====== Records provided ======

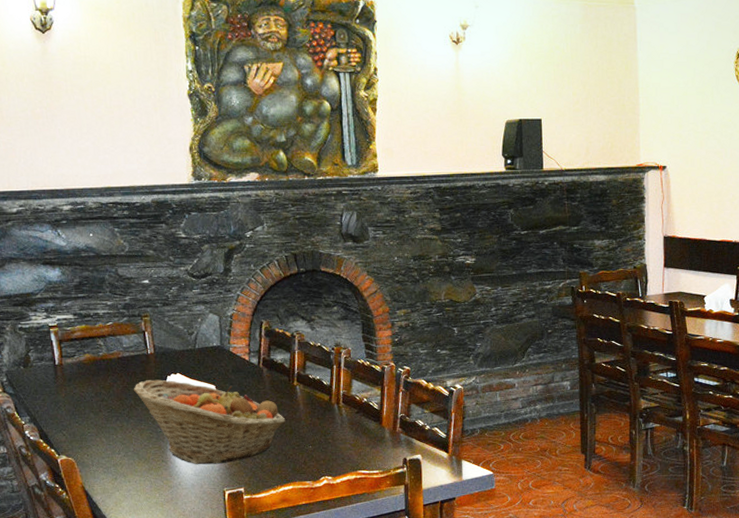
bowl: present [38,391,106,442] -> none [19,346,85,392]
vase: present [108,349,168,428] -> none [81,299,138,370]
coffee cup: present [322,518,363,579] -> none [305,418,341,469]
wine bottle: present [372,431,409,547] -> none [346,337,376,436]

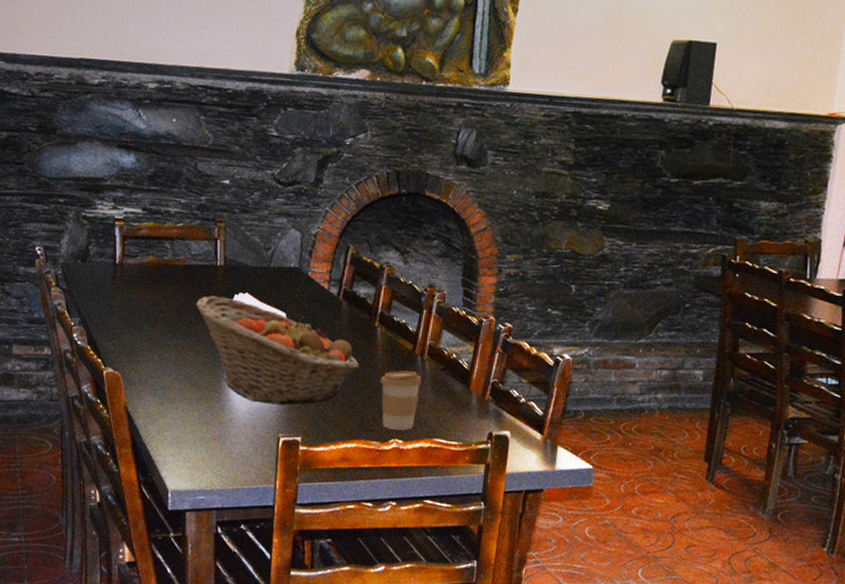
coffee cup: none [305,418,341,469] -> present [380,370,422,431]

======

| Your objective |
Reproduce all the material exactly, omitting images.

| Response to this exercise |
bowl: present [38,391,106,442] -> none [19,346,85,392]
vase: present [108,349,168,428] -> none [81,299,138,370]
coffee cup: present [322,518,363,579] -> none [305,418,341,469]
wine bottle: present [372,431,409,547] -> none [346,337,376,436]

coffee cup: none [305,418,341,469] -> present [380,370,422,431]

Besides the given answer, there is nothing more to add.